We hadn’t had time to explain things: all my wife knew was that her husband came to rescue her with a strange man calling him ‘brother’ and her daughter ‘niece’. I told her about meeting the old man mending his net and being directed to this house.

“After the divorce, my father married again and had another family. James is the eldest and we’ll be seeing his younger sister Becky in a couple of hours – my half-sister, of course.”

Shona was hugging Emer by this time and James was growling out in an embarrassed tone that he was pleased to meet her. I put an arm round his shoulders, appreciating what it must have cost him to welcome a woman who he had considered wholly evil yesterday.

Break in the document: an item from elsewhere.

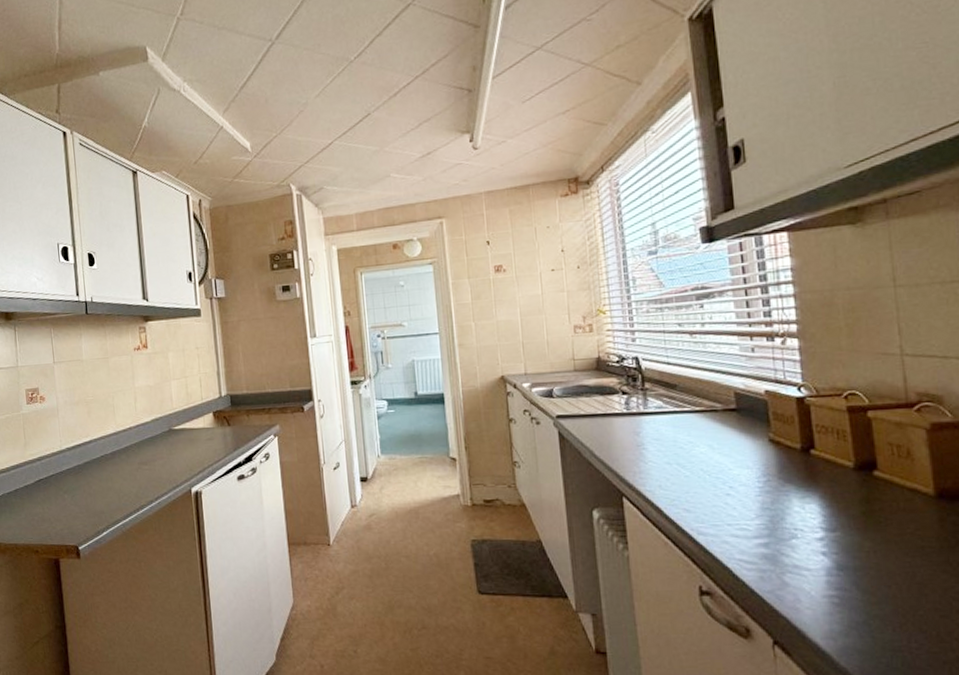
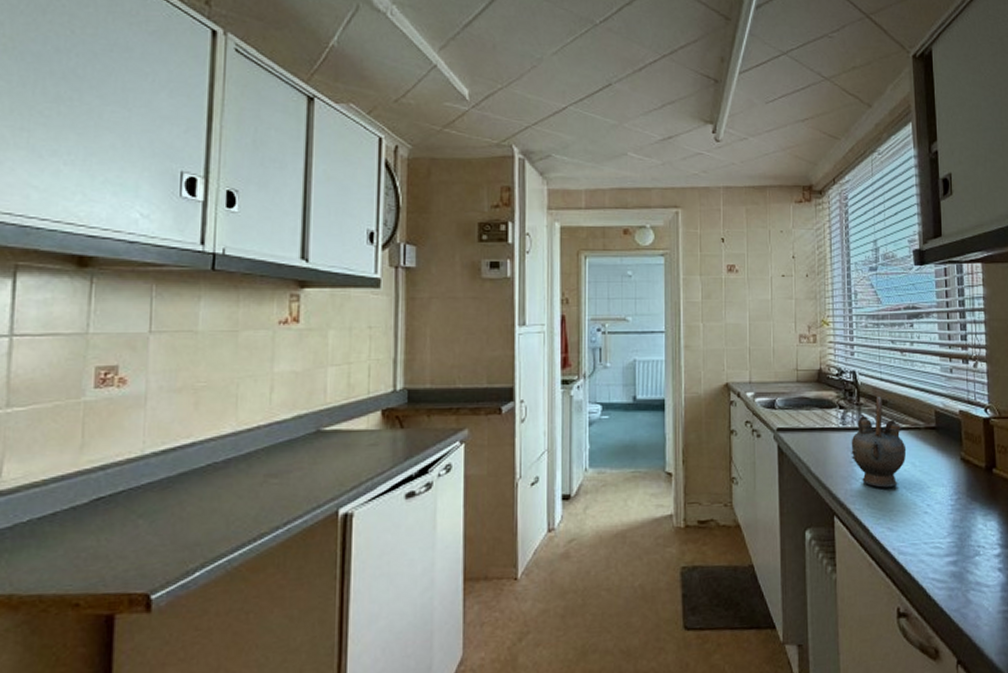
teapot: none [637,381,702,470] -> present [851,397,907,488]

“You may know our other sister, Ruth. She joined the Scions some years ago.”

James began to tighten up, but I gave his shoulders a squeeze and he relaxed a little although he was clearly tense waiting to hear Emer’s response.

“The name doesn’t mean anything to me but that’s not surprising. She’d have been given a new name when she joined. You don’t know what he called her, I suppose?”

“It was something like Aileen, but she’ll always be Ruth to her family.”

Emer thought for a few moments, shaking her head to indicate that nothing was coming to mind and then she asked for the date of Ruth joining the cult. I was watching her face when James told her, so I witnessed the colour draining from it leaving her looking very strained. Shona must have felt the change since she was still holding my wife’s hand.